The S&P 500 Energy Index was recently more than 11% higher than where it began the year. The midstream-focused Alerian MLP Index is on a similar trajectory, up 12.3% year to date. Even the Philadelphia Oil Service Sector Index was up 7.4%, despite the fact producers are getting more done with fewer rigs and related services. I like CrossAmerica Partners LP (CAPL) here if you can buy on a dip, counsels Elliott Gue, editor of Energy and Income Advisor.
Fourth-quarter and full-year financial filings are always far more complex than quarterly results the rest of the year. Smaller companies especially need more time to complete them. So, it’s no surprise the data we receive as investors is always stretched out, with CAPL and ONEOK Inc. (OKE) the last two Model Portfolio and High Yield Energy List members to report this time.
The good news is, both had the solid numbers and guidance needed to remain recommended companies. For investors in High Yield Energy list member CrossAmerica, the high dividend is the primary driver of returns.
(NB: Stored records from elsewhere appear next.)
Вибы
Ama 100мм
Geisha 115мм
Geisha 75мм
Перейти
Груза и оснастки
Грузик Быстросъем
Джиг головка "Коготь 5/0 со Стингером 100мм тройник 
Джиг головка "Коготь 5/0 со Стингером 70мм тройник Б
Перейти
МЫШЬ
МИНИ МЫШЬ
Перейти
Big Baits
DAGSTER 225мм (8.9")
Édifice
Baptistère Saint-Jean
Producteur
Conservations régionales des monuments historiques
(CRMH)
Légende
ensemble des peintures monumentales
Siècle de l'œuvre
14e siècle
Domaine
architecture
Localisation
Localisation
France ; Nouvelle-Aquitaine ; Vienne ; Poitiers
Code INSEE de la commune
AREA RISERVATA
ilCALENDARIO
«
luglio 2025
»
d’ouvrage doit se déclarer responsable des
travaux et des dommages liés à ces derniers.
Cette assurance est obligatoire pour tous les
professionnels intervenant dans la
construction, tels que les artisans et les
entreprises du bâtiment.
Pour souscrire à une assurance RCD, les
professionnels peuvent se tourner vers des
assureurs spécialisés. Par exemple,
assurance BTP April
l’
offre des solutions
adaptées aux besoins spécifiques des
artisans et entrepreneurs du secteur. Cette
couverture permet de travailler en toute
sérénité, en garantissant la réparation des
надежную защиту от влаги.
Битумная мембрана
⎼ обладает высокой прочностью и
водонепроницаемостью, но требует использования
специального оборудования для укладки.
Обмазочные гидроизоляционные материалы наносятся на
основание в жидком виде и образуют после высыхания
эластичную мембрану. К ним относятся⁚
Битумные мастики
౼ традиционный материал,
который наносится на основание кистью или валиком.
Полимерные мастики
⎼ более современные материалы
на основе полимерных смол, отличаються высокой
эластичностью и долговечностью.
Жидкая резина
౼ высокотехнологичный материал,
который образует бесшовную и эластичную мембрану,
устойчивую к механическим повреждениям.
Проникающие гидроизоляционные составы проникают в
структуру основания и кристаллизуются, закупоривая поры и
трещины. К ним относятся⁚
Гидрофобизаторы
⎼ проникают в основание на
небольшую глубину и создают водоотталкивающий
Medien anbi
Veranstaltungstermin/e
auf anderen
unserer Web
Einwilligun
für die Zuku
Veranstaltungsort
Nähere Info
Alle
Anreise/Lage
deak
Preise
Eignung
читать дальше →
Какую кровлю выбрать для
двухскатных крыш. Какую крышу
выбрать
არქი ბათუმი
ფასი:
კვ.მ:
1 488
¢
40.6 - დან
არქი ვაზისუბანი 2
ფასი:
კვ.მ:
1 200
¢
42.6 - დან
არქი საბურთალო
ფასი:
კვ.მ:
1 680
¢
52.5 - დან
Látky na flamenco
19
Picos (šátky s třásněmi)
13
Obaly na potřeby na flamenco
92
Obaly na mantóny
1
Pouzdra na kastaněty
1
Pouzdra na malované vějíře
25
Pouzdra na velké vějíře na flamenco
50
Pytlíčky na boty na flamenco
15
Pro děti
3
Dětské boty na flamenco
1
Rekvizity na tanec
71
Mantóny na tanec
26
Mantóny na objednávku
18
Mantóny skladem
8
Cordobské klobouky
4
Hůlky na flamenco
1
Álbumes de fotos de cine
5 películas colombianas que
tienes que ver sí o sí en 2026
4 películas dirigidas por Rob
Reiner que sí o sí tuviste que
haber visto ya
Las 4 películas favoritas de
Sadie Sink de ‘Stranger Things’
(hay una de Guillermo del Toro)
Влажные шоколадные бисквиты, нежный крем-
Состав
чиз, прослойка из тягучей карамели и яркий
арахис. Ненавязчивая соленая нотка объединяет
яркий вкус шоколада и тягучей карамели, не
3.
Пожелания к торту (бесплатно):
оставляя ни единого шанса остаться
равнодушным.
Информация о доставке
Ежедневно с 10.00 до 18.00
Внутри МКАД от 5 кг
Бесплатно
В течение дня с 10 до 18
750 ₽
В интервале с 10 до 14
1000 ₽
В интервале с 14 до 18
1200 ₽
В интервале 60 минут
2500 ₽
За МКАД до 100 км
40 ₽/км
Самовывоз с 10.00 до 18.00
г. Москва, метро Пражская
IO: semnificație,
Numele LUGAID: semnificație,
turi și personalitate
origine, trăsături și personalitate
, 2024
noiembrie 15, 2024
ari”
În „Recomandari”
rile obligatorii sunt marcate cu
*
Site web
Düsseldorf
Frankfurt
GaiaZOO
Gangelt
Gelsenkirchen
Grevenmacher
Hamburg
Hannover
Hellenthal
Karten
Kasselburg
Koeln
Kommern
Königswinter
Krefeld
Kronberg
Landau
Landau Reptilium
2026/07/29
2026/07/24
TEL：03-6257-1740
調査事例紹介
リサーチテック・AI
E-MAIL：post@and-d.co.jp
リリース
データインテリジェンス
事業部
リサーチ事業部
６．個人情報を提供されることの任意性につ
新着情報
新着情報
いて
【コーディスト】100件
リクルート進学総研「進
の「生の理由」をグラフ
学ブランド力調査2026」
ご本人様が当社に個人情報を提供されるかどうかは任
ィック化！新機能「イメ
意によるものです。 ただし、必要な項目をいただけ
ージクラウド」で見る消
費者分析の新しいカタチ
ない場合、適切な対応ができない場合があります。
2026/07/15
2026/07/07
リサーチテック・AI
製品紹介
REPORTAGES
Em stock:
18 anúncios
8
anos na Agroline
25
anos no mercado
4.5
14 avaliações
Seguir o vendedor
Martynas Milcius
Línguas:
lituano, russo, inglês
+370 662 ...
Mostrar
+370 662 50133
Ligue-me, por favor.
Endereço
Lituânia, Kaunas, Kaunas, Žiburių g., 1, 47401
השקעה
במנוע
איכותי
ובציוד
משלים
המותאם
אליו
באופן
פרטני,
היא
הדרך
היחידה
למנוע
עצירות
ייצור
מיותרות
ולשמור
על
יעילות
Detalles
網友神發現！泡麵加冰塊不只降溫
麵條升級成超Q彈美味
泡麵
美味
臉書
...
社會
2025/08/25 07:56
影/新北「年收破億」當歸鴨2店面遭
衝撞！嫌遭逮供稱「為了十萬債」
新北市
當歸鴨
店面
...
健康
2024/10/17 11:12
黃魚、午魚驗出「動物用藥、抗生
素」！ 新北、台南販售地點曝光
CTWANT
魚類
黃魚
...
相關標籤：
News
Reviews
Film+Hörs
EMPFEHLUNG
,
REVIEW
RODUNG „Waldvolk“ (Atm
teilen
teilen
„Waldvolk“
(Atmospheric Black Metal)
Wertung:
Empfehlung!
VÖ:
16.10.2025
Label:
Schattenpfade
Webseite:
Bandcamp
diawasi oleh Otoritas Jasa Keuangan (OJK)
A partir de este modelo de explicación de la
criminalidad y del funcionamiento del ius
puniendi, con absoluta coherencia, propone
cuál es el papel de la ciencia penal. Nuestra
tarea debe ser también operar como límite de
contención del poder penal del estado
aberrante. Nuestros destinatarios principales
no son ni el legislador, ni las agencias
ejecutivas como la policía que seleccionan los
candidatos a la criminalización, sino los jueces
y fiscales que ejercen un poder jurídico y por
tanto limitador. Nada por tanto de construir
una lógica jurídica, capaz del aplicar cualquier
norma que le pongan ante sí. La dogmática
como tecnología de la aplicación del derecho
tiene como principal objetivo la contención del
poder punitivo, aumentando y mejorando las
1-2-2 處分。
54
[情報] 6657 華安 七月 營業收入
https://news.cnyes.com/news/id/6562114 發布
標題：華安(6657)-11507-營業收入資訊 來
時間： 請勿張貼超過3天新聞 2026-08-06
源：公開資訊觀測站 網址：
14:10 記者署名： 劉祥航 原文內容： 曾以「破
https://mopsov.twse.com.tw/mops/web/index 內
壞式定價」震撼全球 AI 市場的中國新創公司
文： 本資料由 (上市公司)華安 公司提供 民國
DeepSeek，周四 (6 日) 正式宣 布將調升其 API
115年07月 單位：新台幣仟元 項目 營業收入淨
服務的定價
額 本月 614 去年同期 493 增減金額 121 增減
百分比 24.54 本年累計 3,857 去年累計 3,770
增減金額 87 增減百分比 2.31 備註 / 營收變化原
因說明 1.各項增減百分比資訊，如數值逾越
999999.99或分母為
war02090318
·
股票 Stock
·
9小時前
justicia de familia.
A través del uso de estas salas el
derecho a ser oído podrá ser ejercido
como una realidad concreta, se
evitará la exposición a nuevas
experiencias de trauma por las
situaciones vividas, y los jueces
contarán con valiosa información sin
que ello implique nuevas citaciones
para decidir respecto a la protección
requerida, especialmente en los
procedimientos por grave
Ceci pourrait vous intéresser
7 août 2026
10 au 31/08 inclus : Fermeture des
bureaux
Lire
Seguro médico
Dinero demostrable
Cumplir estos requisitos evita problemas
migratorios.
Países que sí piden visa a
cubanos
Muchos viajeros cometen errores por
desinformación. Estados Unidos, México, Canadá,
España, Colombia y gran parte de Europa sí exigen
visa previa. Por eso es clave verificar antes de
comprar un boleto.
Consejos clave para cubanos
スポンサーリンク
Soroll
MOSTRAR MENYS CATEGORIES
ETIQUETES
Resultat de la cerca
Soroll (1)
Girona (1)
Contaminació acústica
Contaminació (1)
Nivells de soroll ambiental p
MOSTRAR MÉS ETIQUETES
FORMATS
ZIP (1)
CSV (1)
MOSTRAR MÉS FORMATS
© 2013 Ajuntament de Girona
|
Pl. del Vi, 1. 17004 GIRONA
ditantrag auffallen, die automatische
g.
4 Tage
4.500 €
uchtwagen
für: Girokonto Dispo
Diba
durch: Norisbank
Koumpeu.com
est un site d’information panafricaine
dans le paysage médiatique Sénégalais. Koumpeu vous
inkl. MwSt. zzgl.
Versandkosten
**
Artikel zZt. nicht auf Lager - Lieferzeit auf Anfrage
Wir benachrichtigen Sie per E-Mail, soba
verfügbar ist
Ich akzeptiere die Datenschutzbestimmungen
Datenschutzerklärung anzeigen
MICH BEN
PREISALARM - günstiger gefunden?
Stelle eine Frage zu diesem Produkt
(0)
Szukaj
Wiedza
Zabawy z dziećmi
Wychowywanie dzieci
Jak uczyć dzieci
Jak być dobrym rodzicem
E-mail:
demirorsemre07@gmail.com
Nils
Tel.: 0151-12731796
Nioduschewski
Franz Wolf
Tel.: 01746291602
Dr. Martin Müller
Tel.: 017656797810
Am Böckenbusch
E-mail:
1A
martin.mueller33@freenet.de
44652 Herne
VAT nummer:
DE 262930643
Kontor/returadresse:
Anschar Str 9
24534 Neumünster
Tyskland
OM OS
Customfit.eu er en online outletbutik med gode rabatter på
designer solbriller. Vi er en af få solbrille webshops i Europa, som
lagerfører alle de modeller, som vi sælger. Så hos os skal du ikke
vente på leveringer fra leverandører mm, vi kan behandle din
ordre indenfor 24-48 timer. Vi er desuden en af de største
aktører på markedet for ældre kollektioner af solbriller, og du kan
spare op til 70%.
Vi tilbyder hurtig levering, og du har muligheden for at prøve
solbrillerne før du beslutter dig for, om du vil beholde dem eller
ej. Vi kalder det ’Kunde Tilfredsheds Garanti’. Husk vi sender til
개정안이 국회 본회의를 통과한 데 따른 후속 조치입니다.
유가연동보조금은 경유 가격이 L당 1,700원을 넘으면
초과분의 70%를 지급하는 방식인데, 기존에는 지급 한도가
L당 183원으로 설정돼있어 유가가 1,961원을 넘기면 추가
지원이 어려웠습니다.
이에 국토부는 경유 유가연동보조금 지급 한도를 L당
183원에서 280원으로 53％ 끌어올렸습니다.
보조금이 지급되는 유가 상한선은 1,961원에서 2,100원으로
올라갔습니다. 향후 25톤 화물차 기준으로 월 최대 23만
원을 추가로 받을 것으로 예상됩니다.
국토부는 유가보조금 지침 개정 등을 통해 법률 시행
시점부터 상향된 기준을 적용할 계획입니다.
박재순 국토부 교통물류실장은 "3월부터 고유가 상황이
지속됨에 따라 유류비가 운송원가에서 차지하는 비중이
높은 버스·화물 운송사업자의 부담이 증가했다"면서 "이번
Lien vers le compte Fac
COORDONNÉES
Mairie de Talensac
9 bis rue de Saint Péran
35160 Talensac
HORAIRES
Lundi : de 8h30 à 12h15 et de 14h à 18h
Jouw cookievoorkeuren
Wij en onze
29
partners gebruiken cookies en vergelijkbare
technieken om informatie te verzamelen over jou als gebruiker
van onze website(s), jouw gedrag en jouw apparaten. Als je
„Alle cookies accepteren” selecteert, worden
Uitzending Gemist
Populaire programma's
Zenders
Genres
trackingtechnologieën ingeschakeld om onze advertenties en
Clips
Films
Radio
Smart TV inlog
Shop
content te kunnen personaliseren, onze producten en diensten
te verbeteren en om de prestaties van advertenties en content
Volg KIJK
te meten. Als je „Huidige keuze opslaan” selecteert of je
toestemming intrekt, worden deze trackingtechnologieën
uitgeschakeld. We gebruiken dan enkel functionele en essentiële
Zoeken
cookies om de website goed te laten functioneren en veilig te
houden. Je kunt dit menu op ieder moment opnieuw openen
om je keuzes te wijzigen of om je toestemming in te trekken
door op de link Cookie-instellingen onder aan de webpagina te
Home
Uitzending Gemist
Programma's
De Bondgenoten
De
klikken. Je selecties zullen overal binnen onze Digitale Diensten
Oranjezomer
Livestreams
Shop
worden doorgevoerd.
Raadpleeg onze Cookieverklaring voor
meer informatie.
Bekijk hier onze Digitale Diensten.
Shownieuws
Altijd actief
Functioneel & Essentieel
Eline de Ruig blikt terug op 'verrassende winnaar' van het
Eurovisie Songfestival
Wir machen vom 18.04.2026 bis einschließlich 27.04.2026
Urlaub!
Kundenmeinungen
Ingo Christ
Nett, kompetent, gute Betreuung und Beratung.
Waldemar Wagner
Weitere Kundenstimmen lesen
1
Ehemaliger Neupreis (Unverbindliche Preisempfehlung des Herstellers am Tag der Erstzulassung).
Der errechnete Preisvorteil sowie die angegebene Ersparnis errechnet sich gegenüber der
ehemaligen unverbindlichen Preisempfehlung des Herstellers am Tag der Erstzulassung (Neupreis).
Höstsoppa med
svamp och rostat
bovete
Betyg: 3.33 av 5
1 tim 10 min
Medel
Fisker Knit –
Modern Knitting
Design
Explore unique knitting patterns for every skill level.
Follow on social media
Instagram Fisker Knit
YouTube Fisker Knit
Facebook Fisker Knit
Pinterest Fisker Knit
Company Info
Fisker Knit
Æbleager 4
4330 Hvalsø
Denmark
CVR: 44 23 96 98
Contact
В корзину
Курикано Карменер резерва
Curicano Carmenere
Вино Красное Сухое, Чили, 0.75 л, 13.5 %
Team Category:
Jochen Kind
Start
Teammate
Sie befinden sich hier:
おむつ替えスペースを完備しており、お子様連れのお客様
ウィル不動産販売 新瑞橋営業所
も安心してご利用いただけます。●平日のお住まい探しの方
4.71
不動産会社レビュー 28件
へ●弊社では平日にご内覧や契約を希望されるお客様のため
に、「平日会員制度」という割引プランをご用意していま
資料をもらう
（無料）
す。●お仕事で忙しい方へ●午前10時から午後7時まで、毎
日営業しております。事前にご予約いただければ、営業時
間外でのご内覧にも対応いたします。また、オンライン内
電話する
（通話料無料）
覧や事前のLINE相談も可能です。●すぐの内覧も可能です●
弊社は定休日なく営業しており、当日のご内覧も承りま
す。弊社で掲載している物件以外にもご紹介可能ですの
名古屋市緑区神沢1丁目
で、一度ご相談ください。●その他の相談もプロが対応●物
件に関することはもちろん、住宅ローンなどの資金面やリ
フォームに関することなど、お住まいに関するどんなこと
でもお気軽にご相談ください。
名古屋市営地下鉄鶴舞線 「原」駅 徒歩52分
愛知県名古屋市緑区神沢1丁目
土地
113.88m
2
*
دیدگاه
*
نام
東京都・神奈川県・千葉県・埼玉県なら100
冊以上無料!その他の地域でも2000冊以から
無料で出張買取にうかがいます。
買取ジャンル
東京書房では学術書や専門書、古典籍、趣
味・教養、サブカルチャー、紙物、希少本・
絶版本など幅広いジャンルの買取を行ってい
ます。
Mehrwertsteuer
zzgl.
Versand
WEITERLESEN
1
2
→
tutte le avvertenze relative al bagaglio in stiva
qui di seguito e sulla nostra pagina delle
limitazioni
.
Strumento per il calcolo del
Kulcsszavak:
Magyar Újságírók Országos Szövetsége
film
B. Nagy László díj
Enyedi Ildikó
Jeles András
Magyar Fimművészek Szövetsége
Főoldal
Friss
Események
CrossAmerica Partners LP (CAPL)
With no increases since a May 2018 cut, assessing payout safety is always our primary concern. Fortunately, there were no real causes for concern, as distributable cash flow covered the payout by 1.8 times in Q4 and 1.46 times for the trailing 12 months. That compares with 1.67 and 1.77 times, respectively, for the year-ago period.
Leverage was higher at 4.2 times (3.7 times in 2022) but well within management’s target range. And there’s a strong likelihood of further moderation this year as growth CAPEX boosts cash flow.
Traffic typically drives revenue from CrossAmerica’s network of service stations and convenience stores. It, in turn, is heavily impacted by demand for fuel. Volumes were generally weaker this year. But the company was largely able to offset the impact with effective cost management, boosting margins and offsetting softer wholesale and retail volumes. The company also benefitted from acquisitions that added 41 new stores.
A Federal Reserve pivot to lower interest rates should help demand for gasoline as well as reduce the cost of CrossAmerica’s debt, which has been moderated with extensive use of interest rate swaps. But until there is a return to at least modest dividend growth, we expect the stock to continue trading in a relatively narrow trading range.
Recommended Action: Buy CAPL on a dip.